= Greg Walker (academic) =

Greg Walker is Regius Professor of Rhetoric and English Literature at the University of Edinburgh. He is a graduate of the University of Southampton. His specialist field is the history of literature and drama in the late-medieval period and the sixteenth century. Before taking up the Regius Chair he was the Masson Professor of English at Edinburgh. Before that he was Professor of Early-Modern Literature and Culture and Director of the Medieval Research Centre at the University of Leicester. Between 1986 and 1989 he was a British Academy Postdoctoral Research Fellow at Southampton and has also taught at the Universities of Queensland and Buckingham. He was the Head of Edinburgh's School of Literatures, Languages and Cultures between 2008 and 2011.

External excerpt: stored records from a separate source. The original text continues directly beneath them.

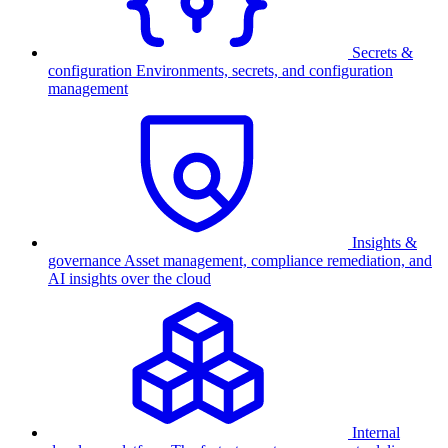
Secrets &
configuration
Environments, secrets, and configuration
management
Insights &
governance
Asset management, compliance remediation, and
AI insights over the cloud
Internal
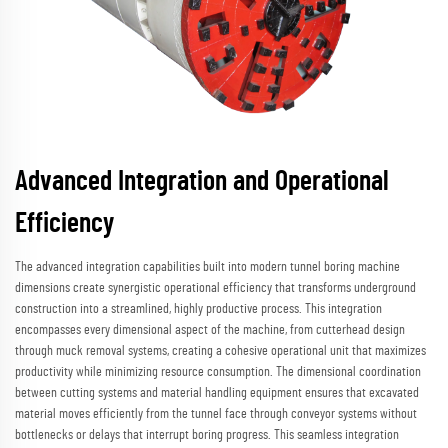
Advanced Integration and Operational
Efficiency
The advanced integration capabilities built into modern tunnel boring machine
dimensions create synergistic operational efficiency that transforms underground
construction into a streamlined, highly productive process. This integration
encompasses every dimensional aspect of the machine, from cutterhead design
through muck removal systems, creating a cohesive operational unit that maximizes
productivity while minimizing resource consumption. The dimensional coordination
between cutting systems and material handling equipment ensures that excavated
material moves efficiently from the tunnel face through conveyor systems without
bottlenecks or delays that interrupt boring progress. This seamless integration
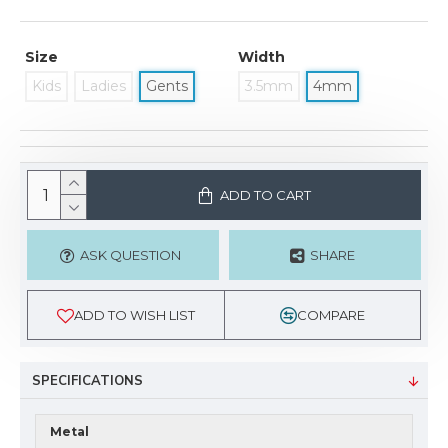
Size
Width
Kids
Ladies
Gents
3.5mm
4mm
ADD TO CART
ASK QUESTION
SHARE
ADD TO WISH LIST
COMPARE
SPECIFICATIONS
Metal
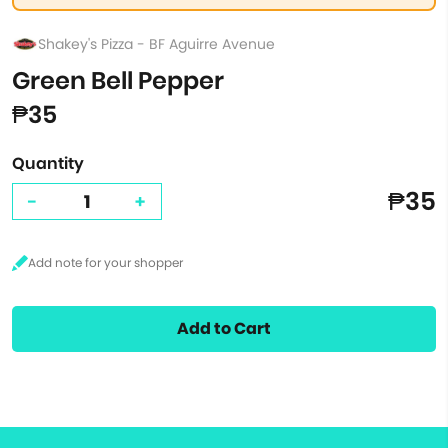
Shakey's Pizza - BF Aguirre Avenue
Green Bell Pepper
₱35
Quantity
₱35
-
+
Add to Cart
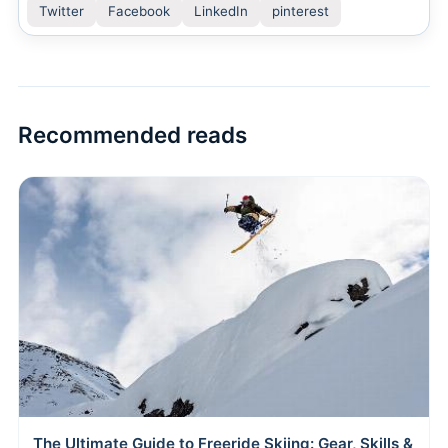
Twitter
Facebook
LinkedIn
pinterest
Recommended reads
The Ultimate Guide to Freeride Skiing: Gear, Skills &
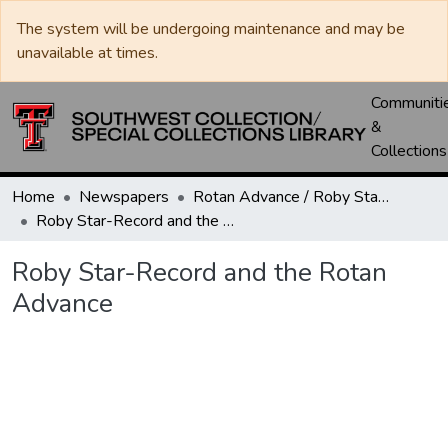
The system will be undergoing maintenance and may be
unavailable at times.
Communiti
&
Collections
Home
Newspapers
Rotan Advance / Roby Star-Record
Roby Star-Record and the Rotan Advance
Roby Star-Record and the Rotan
Advance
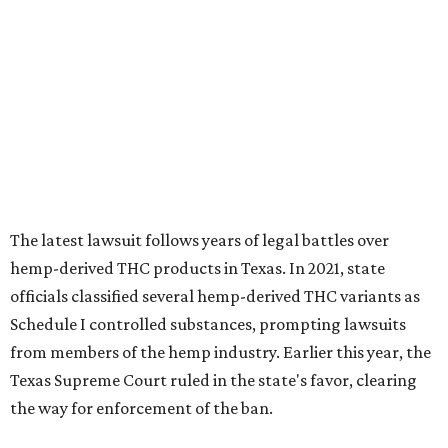
The latest lawsuit follows years of legal battles over
hemp-derived THC products in Texas. In 2021, state
officials classified several hemp-derived THC variants as
Schedule I controlled substances, prompting lawsuits
from members of the hemp industry. Earlier this year, the
Texas Supreme Court ruled in the state's favor, clearing
the way for enforcement of the ban.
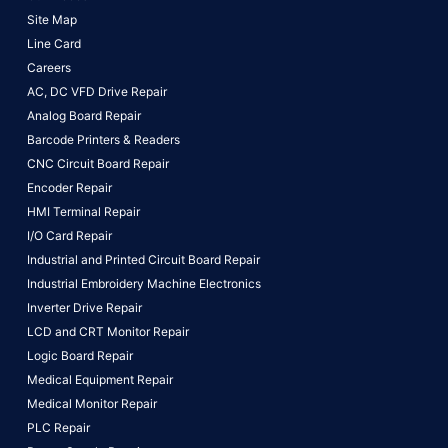
Site Map
Line Card
Careers
AC, DC VFD Drive Repair
Analog Board Repair
Barcode Printers & Readers
CNC Circuit Board Repair
Encoder Repair
HMI Terminal Repair
I/O Card Repair
Industrial and Printed Circuit Board Repair
Industrial Embroidery Machine Electronics
Inverter Drive Repair
LCD and CRT Monitor Repair
Logic Board Repair
Medical Equipment Repair
Medical Monitor Repair
PLC Repair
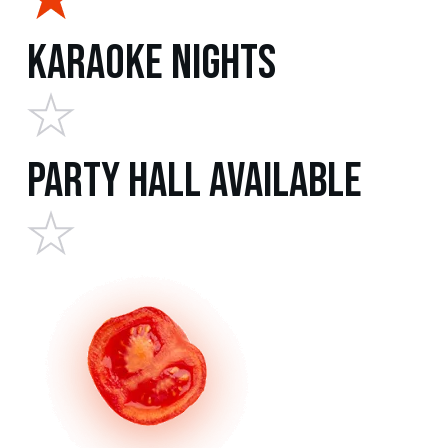
Karaoke Nights
Party Hall Available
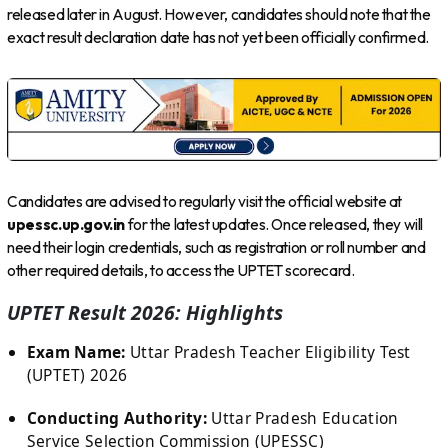
released later in August. However, candidates should note that the
exact result declaration date has not yet been officially confirmed.
Candidates are advised to regularly visit the official website at
upessc.up.gov.in
for the latest updates. Once released, they will
need their login credentials, such as registration or roll number and
other required details, to access the UPTET scorecard.
UPTET Result 2026: Highlights
Exam Name:
Uttar Pradesh Teacher Eligibility Test
(UPTET) 2026
Conducting Authority:
Uttar Pradesh Education
Service Selection Commission (UPESSC)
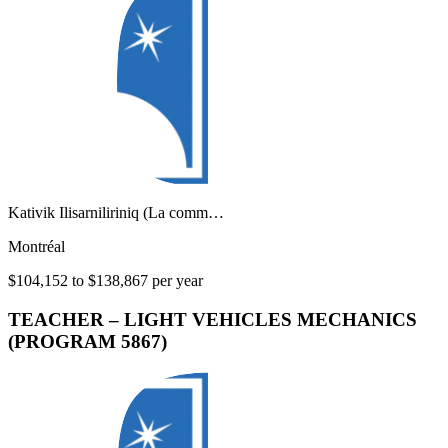
Kativik Ilisarniliriniq (La comm…
Montréal
$104,152 to $138,867 per year
TEACHER – LIGHT VEHICLES MECHANICS
(PROGRAM 5867)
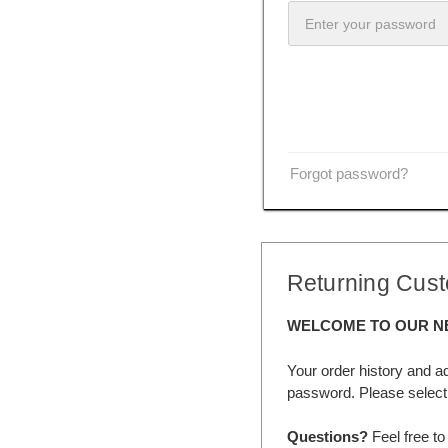
Forgot password?
Returning Cus
WELCOME TO OUR N
Your order history and a
password. Please select 
Questions?
Feel free to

In 2022, he was elected a member of the Academia Europaea.

==Published books==
- John Heywood: comedy and survival in Tudor England (2020)
- Reading literature historically: drama and poetry from Chaucer to the Reformation (2013)
- Writing under tyranny: English literature and the Henrician Reformation (2005)
- The private life of Henry VIII (2003)
- The politics of performance in early Renaissance drama (1998)
- Persuasive fictions: faction, faith, and political culture in the reign of Henry VIII (1996)
- Plays of persuasion: drama and politics at the court of Henry VIII (1991)
- John Skelton and the politics of the 1520s (1988)

Walker is a Fellow of the Royal Historical Society, the English Association, the Society of Antiquaries of London, the Agder Academy of Arts and Sciences (Norway), and the Royal Society of Edinburgh, and an elected member of Academia Europaea. He was a member of the AHRC Council and chaired its Advisory Board or ten years from 2010 to 2020.

He is a former Chair of the Council for College and University English (what is now University English) and a member of the RAE subpanel for 2008 and the ‘Impact’ pilot panel in 2010, and was Deputy Chair of the English Language and Literature sub-panel for REF 2014. He chaired the English Language and Literature sub-panel for REF 2021.

He is co-editor, with Elaine Treharne, of the Oxford Textual Perspectives monograph series (Oxford University Press), and he co-edited, with Martin Stannard, the series, Studies in European Cultural Transition (Ashgate).

Among his other roles are: Chair of the Judges for the James Tait Black Drama Prize; Dean of the Scottish Universities International Summer School; Member of the English Association Higher Education Committee and a Trustee of the English Association; Member of the Advisory Council of the Institute for English Studies, London; Member of the judging panel, The RHS Sir John Neale Essay Prize, 2015-2021.